The Tablets in Deering, New Hampshire By: Nicoleta Stanca, Romania

The tablets on the desks (the prayer and the one for writing) in Deering, New Hampshire are very far from what we would call a tablet today yet, I am more comfortable with these former ones because they reinforce a number of values I hold dear.

This is exactly the kind of schooling that my grandmother experienced in the thirties in a small village called Olteni, in south-east Romania. It was all about memorizing and wiping out the tablet for the next day; it was about praying and storytelling, complete discipline, the students often in awe of the teacher.
My grandma could only attend primary school then; as much as she wanted to go on, her impoverished family and ten siblings needed her, so she quit school unwillingly and joined the rest of the family to work the fields. Up to this day, at the age of 88, there is this regret that she could have been stayed in school longer because she was a gifted child. However, the lessons on the tablet remained with her and by lessons I mean not only the list of Romanian rulers and mathematics, but discipline, respect, curiosity, generosity and warmth.

Being in Deering, New Hampshire, as a participant in the 2014 MIAS program, in front of the tablets on the desks in the old school, I imagined children in the 1930s in America. Some may have quit school, like my grandma, some others stayed, like Professor Donald Johnson and pursued further education.

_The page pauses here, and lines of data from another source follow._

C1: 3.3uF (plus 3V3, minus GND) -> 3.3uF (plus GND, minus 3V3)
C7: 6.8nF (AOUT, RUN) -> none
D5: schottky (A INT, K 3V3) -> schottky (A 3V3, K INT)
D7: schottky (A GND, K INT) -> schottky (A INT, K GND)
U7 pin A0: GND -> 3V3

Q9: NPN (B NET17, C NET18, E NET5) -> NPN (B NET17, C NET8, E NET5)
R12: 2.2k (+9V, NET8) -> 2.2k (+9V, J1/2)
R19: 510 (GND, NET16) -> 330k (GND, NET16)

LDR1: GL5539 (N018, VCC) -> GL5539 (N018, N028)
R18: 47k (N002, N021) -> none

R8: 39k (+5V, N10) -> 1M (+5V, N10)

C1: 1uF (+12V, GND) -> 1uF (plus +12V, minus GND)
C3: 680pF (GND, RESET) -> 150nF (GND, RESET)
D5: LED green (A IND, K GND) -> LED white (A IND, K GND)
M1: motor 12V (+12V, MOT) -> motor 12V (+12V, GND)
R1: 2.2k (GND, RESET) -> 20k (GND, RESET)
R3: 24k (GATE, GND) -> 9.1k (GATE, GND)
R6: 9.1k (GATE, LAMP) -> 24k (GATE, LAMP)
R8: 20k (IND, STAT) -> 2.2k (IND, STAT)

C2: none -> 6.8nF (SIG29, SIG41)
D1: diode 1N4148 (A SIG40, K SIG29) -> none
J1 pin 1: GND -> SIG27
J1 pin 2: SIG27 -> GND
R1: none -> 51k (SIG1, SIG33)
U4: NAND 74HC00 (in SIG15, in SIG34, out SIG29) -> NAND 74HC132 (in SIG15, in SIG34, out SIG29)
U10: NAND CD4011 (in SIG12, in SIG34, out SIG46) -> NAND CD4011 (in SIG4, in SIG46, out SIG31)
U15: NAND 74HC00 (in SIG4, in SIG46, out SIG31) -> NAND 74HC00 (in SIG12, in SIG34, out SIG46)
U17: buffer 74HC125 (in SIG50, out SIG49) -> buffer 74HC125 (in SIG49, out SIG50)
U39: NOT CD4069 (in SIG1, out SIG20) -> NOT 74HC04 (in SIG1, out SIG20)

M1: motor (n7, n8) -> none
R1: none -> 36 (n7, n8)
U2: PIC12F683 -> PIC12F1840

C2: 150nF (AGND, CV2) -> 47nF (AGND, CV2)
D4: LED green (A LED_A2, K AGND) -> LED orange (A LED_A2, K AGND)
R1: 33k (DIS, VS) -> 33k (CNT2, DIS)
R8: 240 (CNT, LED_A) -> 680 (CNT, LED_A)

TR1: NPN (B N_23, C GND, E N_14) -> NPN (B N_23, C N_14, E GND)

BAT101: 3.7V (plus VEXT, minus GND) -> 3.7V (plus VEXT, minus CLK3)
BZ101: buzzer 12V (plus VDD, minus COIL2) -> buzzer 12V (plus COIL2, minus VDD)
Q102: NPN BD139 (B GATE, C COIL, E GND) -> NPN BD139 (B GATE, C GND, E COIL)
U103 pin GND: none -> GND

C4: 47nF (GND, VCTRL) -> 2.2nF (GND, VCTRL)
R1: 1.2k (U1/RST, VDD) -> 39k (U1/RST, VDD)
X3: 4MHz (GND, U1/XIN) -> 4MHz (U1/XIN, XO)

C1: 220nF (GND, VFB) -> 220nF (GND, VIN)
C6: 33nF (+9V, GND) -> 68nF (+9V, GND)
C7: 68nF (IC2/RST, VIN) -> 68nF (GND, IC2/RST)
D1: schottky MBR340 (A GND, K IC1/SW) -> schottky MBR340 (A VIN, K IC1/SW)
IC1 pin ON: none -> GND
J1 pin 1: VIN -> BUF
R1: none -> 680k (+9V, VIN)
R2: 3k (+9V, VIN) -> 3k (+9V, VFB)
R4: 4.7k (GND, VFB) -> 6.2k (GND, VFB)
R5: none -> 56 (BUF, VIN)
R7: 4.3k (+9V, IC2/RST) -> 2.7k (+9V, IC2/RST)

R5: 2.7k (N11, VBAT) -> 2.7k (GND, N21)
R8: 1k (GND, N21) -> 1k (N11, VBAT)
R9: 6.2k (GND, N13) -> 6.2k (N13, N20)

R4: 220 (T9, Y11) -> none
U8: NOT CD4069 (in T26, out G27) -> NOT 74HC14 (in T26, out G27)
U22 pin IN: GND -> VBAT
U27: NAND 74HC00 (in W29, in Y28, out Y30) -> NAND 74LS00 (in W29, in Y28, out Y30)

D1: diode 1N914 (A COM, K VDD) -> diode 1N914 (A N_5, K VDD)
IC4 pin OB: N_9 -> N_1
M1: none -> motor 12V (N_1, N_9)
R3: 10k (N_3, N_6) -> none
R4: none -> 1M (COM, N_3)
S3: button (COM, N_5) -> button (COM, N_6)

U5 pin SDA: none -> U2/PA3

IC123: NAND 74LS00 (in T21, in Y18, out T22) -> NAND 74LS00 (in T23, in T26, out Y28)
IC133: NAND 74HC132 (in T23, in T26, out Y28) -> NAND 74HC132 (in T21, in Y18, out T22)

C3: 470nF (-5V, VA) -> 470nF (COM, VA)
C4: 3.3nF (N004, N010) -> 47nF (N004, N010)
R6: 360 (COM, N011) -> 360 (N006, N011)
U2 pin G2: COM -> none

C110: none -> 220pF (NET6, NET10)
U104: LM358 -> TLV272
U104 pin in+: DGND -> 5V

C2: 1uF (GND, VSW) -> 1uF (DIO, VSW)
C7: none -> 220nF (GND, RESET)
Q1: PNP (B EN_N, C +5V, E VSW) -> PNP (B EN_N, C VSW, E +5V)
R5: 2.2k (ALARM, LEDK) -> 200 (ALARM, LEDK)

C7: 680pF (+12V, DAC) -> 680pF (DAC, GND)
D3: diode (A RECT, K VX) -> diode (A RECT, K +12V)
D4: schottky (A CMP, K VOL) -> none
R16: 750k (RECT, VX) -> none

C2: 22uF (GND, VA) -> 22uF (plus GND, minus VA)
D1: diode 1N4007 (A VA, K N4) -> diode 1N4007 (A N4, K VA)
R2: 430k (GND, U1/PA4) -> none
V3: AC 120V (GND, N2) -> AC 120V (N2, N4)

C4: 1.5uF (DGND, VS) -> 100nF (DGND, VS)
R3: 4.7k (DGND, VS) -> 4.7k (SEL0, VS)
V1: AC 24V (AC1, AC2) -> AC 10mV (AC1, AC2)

Apart from being a great professor, Don Johnson graciously imparted, during the tours of Boston, Lowell and Deering, the same beliefs and values amy grandmother’s Romanian education: discipline, respect, curiosity, generosity and warmth. Otherwise, he and Professor Philip Hosay would not have set up  the MIAS program; they would not have gathered the wonderful staff around them and they would not have brought together the 2014 MIAS visiting academics – my new American family – and the amazing community in Deering, New Hampshire. This is “old school” and this is why I like the old tablets better.